Question Submitted: I got married knowing that we biologically could never have children, so I have a question for you…what is a good way to respond to all the questions?
I sometimes feel that people assume I’m a bad person/woman because I’m not having children, and people say, “Well, you SHOULD have kids!” Or the ever-present, “One day it’ll happen, and THEN you’ll understand” when people talk to me about their children. Do I respond with, “Well, actually, I won’t ever understand” or do I just let them believe that they’re right?
I had so many friends tell me that I should have reconsidered my marriage because we knew we couldn’t have children, and then I see their Facebook pages covered in photos, news, quotes, etc. of their kids, and it just renews my sense of not being “enough.” This is a tough road to travel!! I love my marriage and I love my husband, but I hate the way others interpret our being without children. Do you have any words of wisdom for me?
I think the best way to respond to all of the unsolicited suggestions and questions is to answer in whatever way best protects your husband and your one-flesh union. It’s a hard balance to strike in conversations, being honest and forthright about barrenness without over sharing. I imagine one of the risks of engaging people in a conversation at all about your specific situation is the very real chance they’ll end up asking more questions than you’re comfortable answering.
So, I recommend you start by having a frank conversation with your husband about the whole situation and decide together what you both are comfortable telling people and what you both wish to remain private. Then, let those boundaries be your guide in every conversation.
Remember, you have no social obligation to answer others’ questions about your sexual organs, nor do you need to defend your childlessness to your neighbor. Really, neither are anyone’s business but your own, your husband’s, and your pastor’s. (Yep, I include your pastor, because he is the one who married you or, at least, looks after your marriage.)
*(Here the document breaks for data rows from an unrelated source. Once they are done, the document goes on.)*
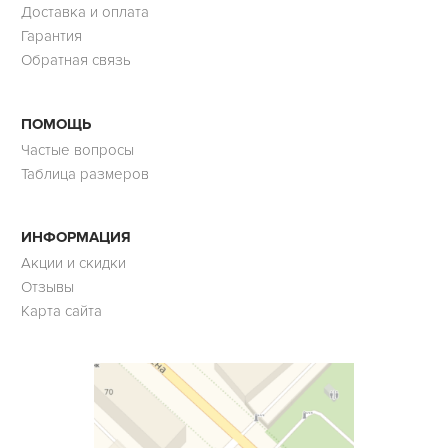
Доставка и оплата
Гарантия
Обратная связь
ПОМОЩЬ
Частые вопросы
Таблица размеров
ИНФОРМАЦИЯ
Акции и скидки
Отзывы
Карта сайта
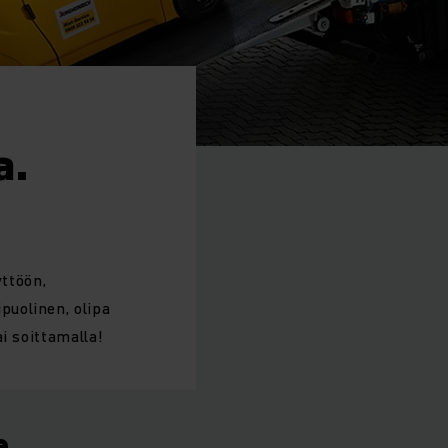
a.
yttöön,
puolinen, olipa
i soittamalla!
e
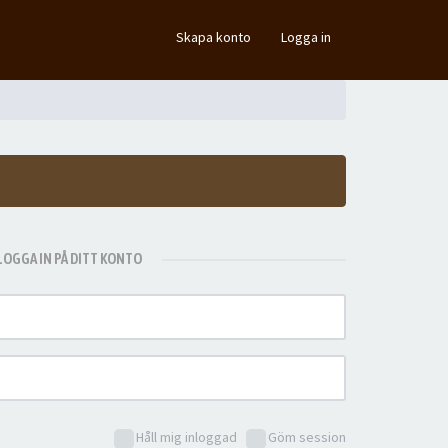
×
Skapa konto
Logga in
LOGGA IN PÅ DITT KONTO
Håll mig inloggad
Göm session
At the same time, it is perfectly acceptable if you want to share with others the reality of your barrenness. For some barren couples, this provides greater relief than silence down the road. Just be ready. Whatever boundaries you and your husband choose for these kinds of conversations, you most likely will spend a good chunk of your married life kindly helping family, friends, and strangers respect those boundaries. And for that task, my sister, may our Lord strengthen and preserve you in the one, true Faith unto life everlasting. Go to church often to hear God’s Word and to receive the gift of Christ’s Body and Blood for your benefit. Forgive freely for you have been forgiven in Christ.
If it’s helpful, whenever people push past my own personal conversation boundaries regarding my barrenness, I look them in the eye and tell them the truth: “I am not comfortable answering that question.” End of conversation.
On the rare occasion that a person probes even further, I excuse myself and flee temptation. (Actually, that’s not true. That is what I should do. More often than not – wretched sinner that I am! – I stick to the spot and offer tit for tat: “I’ll tell you something about my ovaries if you tell me something about your cervix. Or your uterus. Really, either are fine. I find both of them interesting.”)
It is awkward sometimes, but, I assure you, the awkwardness is not of your own making.